Community

Marysville teen donates pet food to food bank

Kaliene Kopp and Colton McGuire are handing out bags of pet food to seniors at the Marysville Community Food Bank on Mondays. - Kirk Boxleitner
Kaliene Kopp and Colton McGuire are handing out bags of pet food to seniors at the Marysville Community Food Bank on Mondays.
— image credit: Kirk Boxleitner

MARYSVILLE — Colton McGuire hopes to help clients of the Marysville Community Food Bank not need to decide between feeding themselves or feeding their pets.

The Marysville Arts & Technology High School senior was initially inspired by a story in The New York Times, which reported that elderly people in need were actually eating less themselves, in order to keep feeding their pets.

"I wondered if that might be a problem locally," McGuire said. "I know that pet food can be very expensive, because my grandmother owns many cats."

With his mission selected, McGuire spent two Saturdays at Albertsons this past December, collecting approximately 840 pounds of pet food, which he and his friend Kaliene Kopp began dispensing outside of the Marysville Community Food Bank on Monday, Jan. 27.

"Mondays are the day that the Food Bank sets aside for its senior and disabled customers," McGuire said on the following Monday, Feb. 3, as he and Kopp handed over bags and cans of pet food directly from the trunk of their car. "I expect we'll be here for at least two more Mondays."

McGuire noted that dog food has been more popular than cat food so far, but emphasized that he's got enough for Food Bank clients' cats as well.

"Cats can eat a lot too," McGuire said. "I think pet owners might not notice it as much, because they tend to have more of a set feeding schedule for their dogs, whereas cat owners are used to their cats snacking from the food bowl throughout the day."

McGuire and Kopp are parceling out one bag and two cans of food to each pet owner, depending on the number and size of their pets.

"Usually, the Food Bank will divide the bags of pet food up into smaller portions, but we want to be able to give each pet owner a whole product," said McGuire, who praised the Food Bank and its volunteers for their support.

"We're always glad to accept more donations of dog and cat food," Marysville Community Food Bank Director Dell Deierling said. "When I heard that Colton wanted to hand it out himself, I thought that was super.
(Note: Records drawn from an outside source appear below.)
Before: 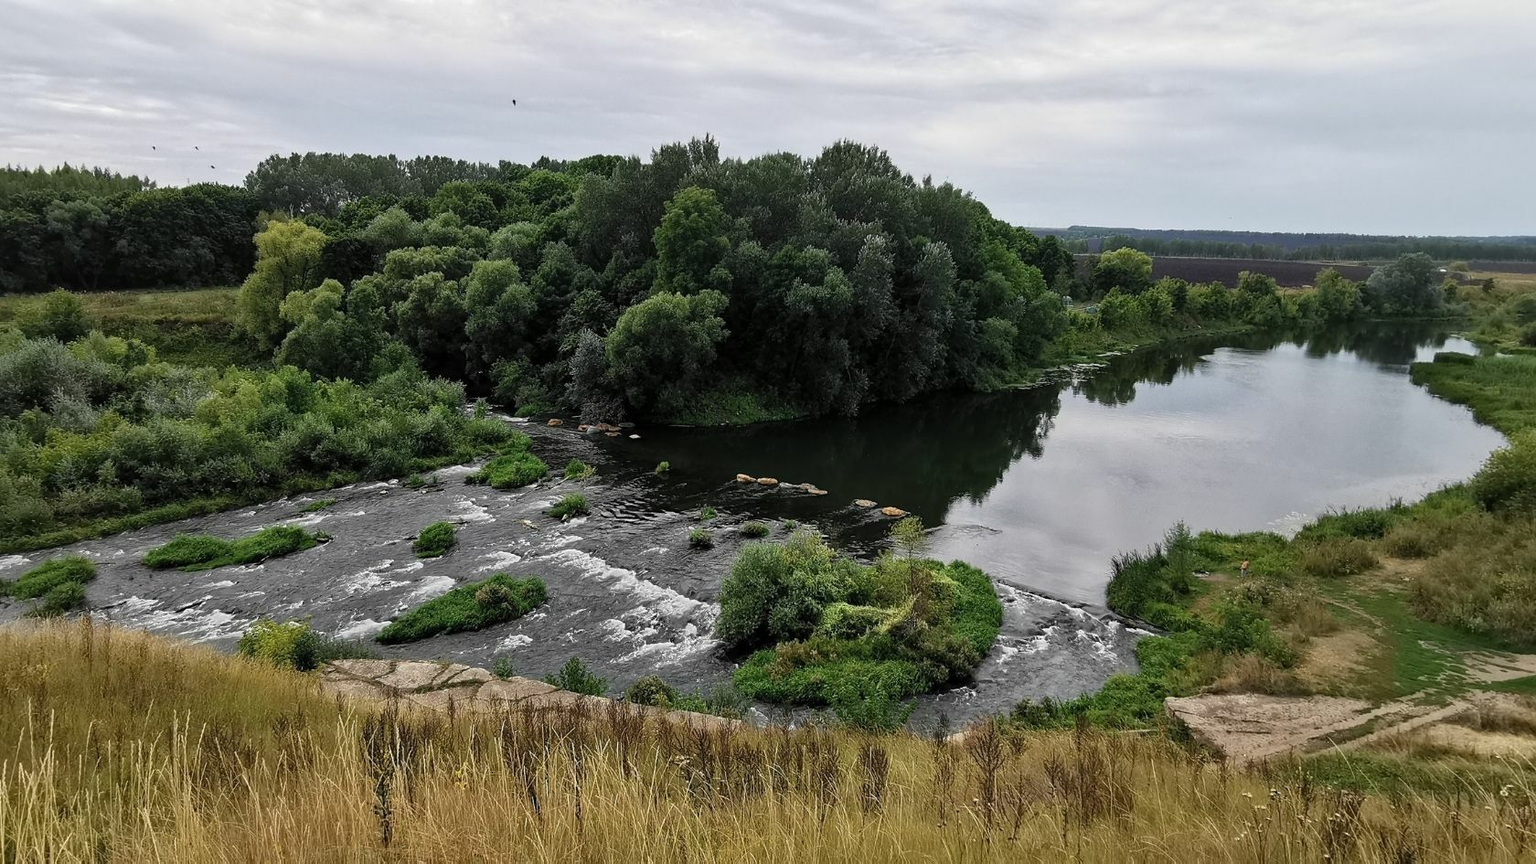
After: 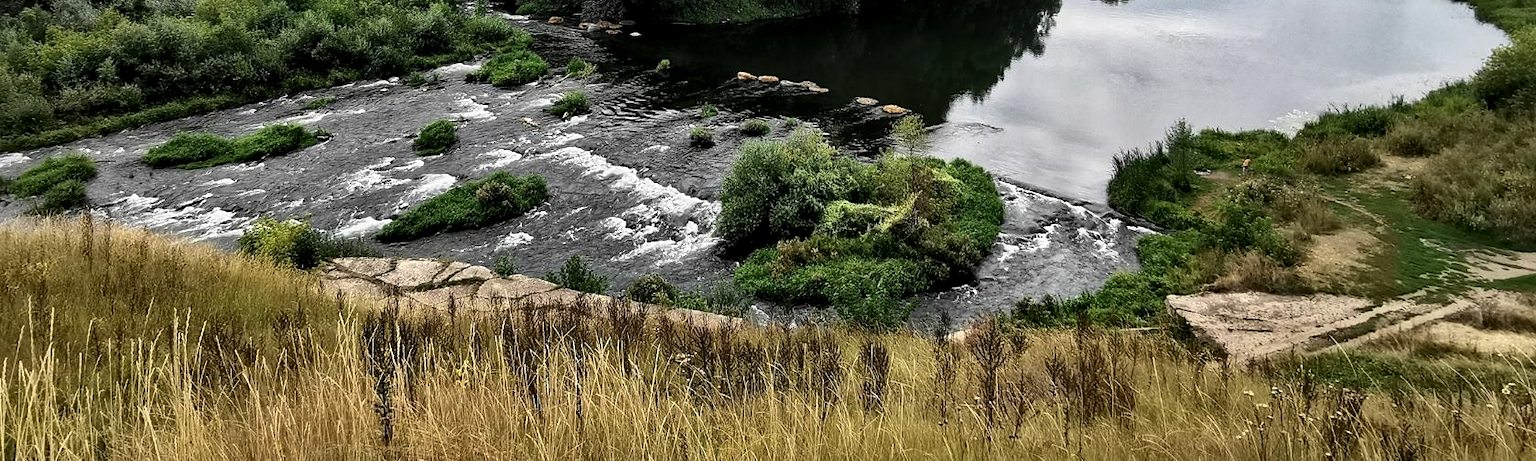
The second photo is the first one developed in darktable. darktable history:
local contrast: mode bilateral grid, contrast 25, coarseness 60, detail 151%, midtone range 0.2
crop and rotate: top 46.573%, right 0.084%
tone equalizer: -8 EV -0.421 EV, -7 EV -0.424 EV, -6 EV -0.313 EV, -5 EV -0.185 EV, -3 EV 0.206 EV, -2 EV 0.347 EV, -1 EV 0.389 EV, +0 EV 0.427 EV, edges refinement/feathering 500, mask exposure compensation -1.57 EV, preserve details no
He's come out here in a jacket and tie, dressed to the tees."

Deierling estimated that roughly around half of the Food Bank's clients have pets they're supporting, in addition to themselves.

"People shouldn't be put in a position of having to choose between feeding their pets or feeding themselves, or getting rid of their best friends," Deierling said. "It's nice that Colton can serve as the conduit for so many people's generosity. Even a small amount of pet food might be enough to help out our folks."

Deierling characterized McGuire and Kopp as representative of many local youths as a whole, in terms of their interest in and commitment to contributing positively to the Marysville community. He added that the annual Scrub-A-Mutt event has also played a vital part in supplying the Food Bank with pet food.